ARMUS: A HIGH-QUALITY MULTISPEAKER ARMENIAN SPEECH CORPUS FOR SPEECH SYNTHESIS
Keywords:
Text-to-Speech (TTS), Armenian language, speech dataset, audio segmentation, silence detection, speech synthesisAbstract
The development of Text-to-Speech (TTS) systems requires high-quality speech datasets, which are particularly scarce for under-resourced languages like Armenian. This paper presents the development and implementation of an automated system for creating speech datasets from audiobooks and corresponding text files specifically designed for Armenian TTS applications. The system employs intelligent audio segmentation based on silence detection, text alignment mechanisms, and automated quality assessment protocols. Using this automated approach, a comprehensive Armenian speech dataset contain 14,182 audio segments was created with a total duration of 75,597.79 seconds (approximately 21 hours), sourced from professional audiobook recordings. The dataset includes recordings from two male speakers and covers 14,078 unique sentences containing 137,716 words with 30,466 unique vocabulary items. Audio files are standardized at 22,050 Hz sampling rate, 16-bit depth, and mono format to ensure consistency.

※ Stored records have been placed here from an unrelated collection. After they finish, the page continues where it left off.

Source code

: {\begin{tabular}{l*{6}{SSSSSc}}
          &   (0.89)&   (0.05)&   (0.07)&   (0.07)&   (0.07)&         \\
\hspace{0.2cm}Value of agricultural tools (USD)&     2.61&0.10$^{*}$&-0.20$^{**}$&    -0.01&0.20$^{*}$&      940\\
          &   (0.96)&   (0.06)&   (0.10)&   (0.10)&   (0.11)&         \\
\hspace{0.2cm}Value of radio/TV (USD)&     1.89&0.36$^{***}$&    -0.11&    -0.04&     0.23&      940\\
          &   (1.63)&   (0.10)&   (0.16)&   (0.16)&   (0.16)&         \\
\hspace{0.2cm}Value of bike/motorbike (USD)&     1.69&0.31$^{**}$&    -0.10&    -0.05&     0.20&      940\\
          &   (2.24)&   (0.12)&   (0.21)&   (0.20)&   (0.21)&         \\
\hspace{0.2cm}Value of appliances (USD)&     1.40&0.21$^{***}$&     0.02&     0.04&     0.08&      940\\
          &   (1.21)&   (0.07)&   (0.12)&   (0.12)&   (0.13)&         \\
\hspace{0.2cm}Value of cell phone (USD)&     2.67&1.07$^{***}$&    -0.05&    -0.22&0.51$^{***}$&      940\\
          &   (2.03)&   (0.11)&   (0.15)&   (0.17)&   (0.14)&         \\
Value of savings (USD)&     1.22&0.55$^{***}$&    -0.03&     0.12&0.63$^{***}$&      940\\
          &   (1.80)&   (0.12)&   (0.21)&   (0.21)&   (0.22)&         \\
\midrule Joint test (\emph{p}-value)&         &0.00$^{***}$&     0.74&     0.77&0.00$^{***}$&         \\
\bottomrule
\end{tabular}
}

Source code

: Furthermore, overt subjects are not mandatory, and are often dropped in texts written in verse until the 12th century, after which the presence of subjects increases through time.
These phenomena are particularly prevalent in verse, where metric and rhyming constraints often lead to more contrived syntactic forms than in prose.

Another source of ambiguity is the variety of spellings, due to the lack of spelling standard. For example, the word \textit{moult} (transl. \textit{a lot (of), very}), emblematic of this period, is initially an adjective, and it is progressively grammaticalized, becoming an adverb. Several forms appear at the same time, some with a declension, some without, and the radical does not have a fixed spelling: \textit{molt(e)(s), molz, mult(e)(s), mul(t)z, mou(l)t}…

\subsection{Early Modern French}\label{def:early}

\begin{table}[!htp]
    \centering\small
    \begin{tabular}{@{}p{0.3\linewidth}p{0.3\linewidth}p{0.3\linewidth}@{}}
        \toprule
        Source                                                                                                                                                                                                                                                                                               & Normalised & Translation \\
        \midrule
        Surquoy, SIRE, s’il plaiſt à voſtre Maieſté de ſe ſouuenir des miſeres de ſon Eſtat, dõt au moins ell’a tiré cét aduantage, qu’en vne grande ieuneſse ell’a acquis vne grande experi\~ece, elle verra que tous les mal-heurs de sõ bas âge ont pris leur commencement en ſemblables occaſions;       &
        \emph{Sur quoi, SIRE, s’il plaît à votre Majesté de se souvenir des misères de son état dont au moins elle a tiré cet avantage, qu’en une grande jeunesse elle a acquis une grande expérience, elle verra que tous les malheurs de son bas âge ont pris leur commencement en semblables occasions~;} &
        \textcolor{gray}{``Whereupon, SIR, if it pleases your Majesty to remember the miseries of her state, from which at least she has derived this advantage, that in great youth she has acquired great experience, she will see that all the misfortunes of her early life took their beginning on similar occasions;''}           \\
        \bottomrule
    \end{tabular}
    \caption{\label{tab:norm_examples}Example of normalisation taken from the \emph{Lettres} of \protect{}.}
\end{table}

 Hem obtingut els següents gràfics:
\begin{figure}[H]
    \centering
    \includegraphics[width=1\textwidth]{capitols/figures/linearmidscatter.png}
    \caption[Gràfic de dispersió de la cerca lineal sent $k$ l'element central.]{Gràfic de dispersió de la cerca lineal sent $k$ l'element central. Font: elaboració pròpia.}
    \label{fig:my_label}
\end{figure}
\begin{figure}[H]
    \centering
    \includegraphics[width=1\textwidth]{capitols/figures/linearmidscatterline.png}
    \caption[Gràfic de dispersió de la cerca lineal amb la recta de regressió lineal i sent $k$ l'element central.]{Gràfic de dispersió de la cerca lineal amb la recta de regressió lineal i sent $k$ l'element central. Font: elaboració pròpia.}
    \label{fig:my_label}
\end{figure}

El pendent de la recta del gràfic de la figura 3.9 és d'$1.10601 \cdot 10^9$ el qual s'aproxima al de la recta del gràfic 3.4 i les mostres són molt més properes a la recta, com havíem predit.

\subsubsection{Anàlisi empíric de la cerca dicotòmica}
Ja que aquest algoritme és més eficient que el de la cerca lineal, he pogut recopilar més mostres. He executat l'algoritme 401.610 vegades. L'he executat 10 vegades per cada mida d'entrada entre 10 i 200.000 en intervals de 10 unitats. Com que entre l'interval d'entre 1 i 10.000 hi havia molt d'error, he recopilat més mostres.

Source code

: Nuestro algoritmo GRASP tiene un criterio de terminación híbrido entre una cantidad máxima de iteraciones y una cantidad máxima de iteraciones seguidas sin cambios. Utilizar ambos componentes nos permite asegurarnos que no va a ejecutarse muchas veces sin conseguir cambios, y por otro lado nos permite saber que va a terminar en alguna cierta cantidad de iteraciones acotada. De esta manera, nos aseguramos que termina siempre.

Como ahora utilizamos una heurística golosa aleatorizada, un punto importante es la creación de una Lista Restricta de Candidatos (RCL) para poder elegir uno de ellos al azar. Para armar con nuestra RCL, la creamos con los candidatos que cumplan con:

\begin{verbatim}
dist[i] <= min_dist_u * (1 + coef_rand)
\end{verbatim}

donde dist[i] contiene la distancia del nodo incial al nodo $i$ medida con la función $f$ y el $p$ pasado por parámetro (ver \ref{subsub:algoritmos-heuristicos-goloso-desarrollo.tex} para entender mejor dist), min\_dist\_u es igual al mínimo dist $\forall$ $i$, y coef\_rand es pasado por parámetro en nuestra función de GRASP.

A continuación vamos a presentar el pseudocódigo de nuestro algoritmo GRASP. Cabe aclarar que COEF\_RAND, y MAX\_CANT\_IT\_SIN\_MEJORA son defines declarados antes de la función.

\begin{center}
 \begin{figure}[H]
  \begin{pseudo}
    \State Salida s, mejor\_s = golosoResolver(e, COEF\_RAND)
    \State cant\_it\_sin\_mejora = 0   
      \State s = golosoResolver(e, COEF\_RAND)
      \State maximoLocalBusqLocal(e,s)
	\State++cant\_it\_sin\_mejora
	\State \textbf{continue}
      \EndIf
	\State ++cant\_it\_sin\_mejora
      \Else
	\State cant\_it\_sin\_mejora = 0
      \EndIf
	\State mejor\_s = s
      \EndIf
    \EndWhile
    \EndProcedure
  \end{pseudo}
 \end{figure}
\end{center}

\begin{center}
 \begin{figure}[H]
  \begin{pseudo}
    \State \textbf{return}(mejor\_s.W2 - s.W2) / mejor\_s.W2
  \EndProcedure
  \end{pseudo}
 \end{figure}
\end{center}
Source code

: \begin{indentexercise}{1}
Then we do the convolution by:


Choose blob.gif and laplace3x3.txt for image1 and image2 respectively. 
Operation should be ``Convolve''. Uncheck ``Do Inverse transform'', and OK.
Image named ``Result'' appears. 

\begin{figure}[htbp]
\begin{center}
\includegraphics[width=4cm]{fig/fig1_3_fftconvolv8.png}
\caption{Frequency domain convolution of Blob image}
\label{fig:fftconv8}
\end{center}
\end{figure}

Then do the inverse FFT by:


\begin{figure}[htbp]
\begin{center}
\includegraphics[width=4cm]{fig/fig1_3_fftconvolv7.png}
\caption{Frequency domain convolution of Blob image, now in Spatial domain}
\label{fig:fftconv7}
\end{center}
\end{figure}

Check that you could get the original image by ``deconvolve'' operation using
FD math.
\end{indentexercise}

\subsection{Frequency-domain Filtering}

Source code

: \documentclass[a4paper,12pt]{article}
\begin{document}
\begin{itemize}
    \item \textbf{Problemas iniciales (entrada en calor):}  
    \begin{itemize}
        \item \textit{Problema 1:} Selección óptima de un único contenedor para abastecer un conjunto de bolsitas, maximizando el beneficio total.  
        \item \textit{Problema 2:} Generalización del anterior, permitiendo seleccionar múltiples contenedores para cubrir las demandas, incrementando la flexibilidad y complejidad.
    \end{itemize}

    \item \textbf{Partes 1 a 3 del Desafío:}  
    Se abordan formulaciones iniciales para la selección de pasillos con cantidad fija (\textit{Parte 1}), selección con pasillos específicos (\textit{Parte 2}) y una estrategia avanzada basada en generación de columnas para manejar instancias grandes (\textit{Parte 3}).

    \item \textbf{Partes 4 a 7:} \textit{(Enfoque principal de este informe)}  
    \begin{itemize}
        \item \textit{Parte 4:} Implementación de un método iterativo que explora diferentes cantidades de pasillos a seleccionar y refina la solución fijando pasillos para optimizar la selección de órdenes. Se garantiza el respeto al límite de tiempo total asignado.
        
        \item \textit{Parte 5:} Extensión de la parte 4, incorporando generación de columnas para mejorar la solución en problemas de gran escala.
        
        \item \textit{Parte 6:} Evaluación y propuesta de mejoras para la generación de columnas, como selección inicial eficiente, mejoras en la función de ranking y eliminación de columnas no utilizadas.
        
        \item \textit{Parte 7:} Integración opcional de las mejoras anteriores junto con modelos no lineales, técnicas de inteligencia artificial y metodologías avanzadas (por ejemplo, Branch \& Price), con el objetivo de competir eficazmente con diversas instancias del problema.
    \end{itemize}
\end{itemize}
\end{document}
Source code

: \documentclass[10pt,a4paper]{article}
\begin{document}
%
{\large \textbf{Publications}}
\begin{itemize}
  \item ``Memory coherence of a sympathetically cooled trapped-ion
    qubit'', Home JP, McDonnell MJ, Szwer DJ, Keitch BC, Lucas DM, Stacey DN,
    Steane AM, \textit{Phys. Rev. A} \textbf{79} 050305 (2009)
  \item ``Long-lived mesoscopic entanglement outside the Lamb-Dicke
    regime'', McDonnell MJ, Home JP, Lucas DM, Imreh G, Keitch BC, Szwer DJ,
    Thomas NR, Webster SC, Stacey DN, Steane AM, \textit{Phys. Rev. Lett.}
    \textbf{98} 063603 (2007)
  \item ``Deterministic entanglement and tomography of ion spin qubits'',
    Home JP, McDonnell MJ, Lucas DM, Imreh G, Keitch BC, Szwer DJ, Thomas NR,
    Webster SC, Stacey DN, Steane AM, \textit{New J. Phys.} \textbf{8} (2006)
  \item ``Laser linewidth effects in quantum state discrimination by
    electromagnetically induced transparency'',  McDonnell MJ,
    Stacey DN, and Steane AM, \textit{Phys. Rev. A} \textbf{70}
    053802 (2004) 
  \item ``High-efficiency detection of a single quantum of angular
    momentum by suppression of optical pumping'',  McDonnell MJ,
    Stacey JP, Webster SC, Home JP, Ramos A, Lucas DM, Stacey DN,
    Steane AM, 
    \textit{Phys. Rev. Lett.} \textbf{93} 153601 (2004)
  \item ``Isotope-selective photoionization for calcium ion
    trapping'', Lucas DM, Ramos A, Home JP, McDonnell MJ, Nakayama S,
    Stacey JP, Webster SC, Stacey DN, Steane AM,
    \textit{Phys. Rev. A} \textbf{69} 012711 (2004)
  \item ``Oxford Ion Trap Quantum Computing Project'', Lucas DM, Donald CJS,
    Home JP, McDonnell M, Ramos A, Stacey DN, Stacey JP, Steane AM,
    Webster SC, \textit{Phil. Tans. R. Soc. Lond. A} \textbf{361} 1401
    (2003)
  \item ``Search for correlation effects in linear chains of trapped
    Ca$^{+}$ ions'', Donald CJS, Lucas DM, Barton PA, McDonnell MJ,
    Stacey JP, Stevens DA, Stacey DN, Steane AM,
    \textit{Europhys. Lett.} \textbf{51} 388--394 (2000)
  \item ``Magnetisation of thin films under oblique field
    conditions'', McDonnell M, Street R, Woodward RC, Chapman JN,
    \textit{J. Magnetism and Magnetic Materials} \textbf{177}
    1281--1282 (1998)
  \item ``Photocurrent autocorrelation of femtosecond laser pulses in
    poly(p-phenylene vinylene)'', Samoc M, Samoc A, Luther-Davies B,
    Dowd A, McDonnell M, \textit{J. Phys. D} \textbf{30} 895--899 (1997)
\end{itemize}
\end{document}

Quantitative analysis reveals that segment durations follow a natural distribution centered between 2-6 seconds, with an average duration of 5.33 seconds per segment. Phoneme distribution analysis demonstrates comprehensive coverage of the Armenian phonological system, following expected linguistic patterns. Quality assessment shows signal-to-noise ratios exceeding 35 dB across all segments, with 94.3% of randomly sampled segments meeting predefined quality criteria. The created dataset significantly exceeds existing Armenian speech resources in both volume and quality, providing a valuable foundation for Armenian TTS system development and other speech processing applications.